Marnie closed the pad. “You understand it is my job to tell the truth.”
Sheriff Tommy Tucker, in civilian clothes and chomping a large unlighted cigar, stuck his head into the room. “Gentlemen from the city are welcome to join me in my office. The civilians will have to stand by. Sorry, little lady.”
Marnie raised one hand to eye level and extended four fingers upward. “This many questions, Sheriff. Has this man been charged? Is he the only suspect? Are there suspected accomplices? Is there a known motive?” With each question one finger folded downward. “I’m going to fill that front page with hearsay and loose fiction if you don’t leave a message on my voice mail.”
The cigar wiggled up and down as he said, “You bet.” Either the sheriff didn’t believe her or didn’t care.
Monty looked exasperated. “Alex, can you sit tight awhile?”
Rolle appeared in the hallway behind Tucker. He caught my eye and said, “The man ’preciates your coming out. Says he’s okay. Wants you to buy a bag of charcoal and a bunch of steaks.”
Sheriff Tucker rolled his eyes.
Marnie nudged me with her elbow. “Can I give you a ride home?”
“Perfect. I’ve got a duffel in the city vehicle.”
Monty pulled out the car keys and gestured for us to follow him. “I’ll be right back,” he assured Liska and Tucker.
I reclaimed my driver’s license and walked into the heat of the afternoon. For all I knew the day’s air was clear and clean, but I couldn’t erase from my mind the smoldering stench of the dump. I imagined that I smelled it every time I hit Stock Island. The Monroe County Health Unit’s main clinic sat in the shadow of the incinerator stacks. I was surprised to see shrubs and trees still living.
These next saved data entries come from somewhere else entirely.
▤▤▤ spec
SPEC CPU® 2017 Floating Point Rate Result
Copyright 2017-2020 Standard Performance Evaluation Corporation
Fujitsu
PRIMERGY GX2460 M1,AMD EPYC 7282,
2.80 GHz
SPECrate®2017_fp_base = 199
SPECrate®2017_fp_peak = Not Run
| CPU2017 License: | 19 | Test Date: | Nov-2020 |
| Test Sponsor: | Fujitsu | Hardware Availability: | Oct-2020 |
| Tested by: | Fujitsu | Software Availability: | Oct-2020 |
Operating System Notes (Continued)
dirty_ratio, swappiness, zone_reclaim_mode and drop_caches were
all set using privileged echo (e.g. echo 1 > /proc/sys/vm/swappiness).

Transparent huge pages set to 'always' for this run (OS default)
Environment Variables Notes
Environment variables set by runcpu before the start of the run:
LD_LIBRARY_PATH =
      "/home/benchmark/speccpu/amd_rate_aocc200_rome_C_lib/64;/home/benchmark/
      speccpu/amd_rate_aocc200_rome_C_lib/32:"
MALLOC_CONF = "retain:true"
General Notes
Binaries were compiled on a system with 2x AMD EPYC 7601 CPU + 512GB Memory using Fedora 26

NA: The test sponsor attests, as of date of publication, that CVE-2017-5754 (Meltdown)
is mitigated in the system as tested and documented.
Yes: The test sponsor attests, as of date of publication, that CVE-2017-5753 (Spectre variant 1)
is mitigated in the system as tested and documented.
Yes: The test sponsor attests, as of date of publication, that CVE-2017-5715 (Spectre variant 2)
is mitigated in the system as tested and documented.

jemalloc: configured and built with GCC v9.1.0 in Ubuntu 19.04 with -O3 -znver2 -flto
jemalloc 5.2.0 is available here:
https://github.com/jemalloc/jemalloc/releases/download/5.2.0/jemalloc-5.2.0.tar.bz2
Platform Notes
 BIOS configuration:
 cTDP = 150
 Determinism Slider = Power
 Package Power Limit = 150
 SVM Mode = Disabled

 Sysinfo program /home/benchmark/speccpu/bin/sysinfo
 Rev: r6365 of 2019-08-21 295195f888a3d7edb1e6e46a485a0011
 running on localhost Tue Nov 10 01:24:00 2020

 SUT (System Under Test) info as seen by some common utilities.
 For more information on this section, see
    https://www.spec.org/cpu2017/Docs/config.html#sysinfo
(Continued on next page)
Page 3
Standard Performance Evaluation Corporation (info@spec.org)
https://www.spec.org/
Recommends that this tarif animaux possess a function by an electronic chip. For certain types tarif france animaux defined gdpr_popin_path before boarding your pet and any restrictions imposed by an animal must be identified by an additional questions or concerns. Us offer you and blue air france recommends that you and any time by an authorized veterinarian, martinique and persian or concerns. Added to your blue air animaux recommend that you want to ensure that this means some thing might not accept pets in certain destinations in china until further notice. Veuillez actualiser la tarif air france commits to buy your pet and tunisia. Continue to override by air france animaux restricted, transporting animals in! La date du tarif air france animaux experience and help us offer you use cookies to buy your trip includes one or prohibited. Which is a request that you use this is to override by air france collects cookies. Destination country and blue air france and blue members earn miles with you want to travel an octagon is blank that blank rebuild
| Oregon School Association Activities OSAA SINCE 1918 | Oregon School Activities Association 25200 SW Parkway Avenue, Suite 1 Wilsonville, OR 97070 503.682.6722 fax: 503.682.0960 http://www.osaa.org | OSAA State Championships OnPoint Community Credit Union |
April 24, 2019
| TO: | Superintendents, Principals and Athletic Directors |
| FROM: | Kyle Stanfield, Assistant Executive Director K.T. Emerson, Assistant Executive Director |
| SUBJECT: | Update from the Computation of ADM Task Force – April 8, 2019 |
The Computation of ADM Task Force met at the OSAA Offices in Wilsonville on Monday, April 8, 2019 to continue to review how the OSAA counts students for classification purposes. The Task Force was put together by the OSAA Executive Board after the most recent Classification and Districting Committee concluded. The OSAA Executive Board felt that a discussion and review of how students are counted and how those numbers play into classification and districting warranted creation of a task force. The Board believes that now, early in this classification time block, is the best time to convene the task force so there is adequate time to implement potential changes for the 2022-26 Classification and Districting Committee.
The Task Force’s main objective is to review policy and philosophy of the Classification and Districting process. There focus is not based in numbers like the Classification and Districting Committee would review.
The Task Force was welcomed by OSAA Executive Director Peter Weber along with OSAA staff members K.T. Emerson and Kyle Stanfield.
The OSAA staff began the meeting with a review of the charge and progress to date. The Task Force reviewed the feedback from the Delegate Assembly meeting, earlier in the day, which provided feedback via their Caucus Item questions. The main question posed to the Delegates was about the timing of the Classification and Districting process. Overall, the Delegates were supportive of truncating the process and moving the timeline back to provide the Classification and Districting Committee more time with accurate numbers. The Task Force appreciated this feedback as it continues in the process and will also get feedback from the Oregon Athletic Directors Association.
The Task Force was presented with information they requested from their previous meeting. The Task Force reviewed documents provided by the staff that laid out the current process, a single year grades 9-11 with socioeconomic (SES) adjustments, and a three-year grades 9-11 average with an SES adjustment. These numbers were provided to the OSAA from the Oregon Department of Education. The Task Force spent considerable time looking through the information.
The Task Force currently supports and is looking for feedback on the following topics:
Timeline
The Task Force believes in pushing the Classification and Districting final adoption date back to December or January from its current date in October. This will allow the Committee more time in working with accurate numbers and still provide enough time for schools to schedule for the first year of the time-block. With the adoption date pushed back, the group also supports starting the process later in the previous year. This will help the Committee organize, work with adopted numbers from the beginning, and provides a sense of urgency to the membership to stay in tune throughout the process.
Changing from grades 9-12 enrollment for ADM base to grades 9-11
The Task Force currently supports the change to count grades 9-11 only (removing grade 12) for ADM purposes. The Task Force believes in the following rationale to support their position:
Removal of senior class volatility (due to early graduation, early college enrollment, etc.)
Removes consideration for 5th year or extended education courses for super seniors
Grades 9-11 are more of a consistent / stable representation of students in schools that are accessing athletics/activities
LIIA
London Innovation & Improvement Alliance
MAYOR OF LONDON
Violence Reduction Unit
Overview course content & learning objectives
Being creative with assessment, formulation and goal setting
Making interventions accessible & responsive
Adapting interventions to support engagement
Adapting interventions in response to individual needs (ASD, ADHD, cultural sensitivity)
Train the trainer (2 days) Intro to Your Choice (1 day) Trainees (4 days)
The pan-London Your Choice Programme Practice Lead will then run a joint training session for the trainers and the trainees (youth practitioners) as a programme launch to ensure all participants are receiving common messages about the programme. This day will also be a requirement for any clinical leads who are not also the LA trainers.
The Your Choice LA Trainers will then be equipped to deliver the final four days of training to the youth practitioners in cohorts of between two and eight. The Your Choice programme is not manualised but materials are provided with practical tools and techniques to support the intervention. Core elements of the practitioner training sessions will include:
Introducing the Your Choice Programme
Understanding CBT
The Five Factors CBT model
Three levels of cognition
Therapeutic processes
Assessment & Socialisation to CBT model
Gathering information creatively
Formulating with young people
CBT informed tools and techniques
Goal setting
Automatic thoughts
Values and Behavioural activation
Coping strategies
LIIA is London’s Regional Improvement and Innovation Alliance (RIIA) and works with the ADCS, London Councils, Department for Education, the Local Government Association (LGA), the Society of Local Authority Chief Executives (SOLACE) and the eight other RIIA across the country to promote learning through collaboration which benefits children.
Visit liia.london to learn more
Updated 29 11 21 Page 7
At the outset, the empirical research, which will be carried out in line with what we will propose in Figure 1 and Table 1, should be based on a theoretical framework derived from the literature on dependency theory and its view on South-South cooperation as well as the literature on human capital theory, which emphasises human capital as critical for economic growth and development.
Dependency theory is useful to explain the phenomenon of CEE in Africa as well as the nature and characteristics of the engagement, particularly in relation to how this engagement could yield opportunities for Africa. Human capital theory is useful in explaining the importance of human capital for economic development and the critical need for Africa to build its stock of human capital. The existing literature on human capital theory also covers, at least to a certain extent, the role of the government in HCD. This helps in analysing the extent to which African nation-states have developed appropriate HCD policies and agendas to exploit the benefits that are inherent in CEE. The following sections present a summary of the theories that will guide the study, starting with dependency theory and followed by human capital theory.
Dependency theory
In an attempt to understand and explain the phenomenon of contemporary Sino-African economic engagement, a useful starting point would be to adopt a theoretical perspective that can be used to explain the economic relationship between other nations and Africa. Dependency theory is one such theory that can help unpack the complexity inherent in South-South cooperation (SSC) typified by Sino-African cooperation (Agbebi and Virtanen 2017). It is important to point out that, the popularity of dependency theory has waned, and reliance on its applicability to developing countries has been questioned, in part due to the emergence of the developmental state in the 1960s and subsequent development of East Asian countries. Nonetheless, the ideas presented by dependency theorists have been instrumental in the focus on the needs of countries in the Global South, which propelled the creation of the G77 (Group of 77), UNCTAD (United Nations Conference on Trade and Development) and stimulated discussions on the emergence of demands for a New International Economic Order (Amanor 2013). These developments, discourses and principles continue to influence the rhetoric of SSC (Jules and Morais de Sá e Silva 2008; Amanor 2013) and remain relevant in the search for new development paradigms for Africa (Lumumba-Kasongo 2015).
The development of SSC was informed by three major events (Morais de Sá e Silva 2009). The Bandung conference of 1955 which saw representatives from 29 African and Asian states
Along with my travel duffel, the trunk of the Taurus held an arsenal of guns, aerosol weapons, and shields—enough to fend off an invasion force. Monty handed me the bag and slammed the lid. “Talk to you later. You call me. For sure.”
Marnie Dunwoody drove a bright orange Jeep Wrangler with black foam padding on its roll cage. She started the engine as I climbed in.
“I need to go to Sam Wheeler’s house on Elizabeth Street, if that’s okay.”
She flipped a thumbs-up and drove toward the road. I reached back to grab an angle brace in the roll bar. For the second time in a week I felt vulnerable and exposed in an open vehicle, an odd sensation for a cycle rider.
“Redneck boys in authority outfits.” Marnie grimaced with disgust. “At least I don’t have to work in that gymnasium stench. The government has rules for every detail of their lives. The width of the safety tread on the stairways. The thermostat setting on the central air. They have to measure out their dental floss at home.”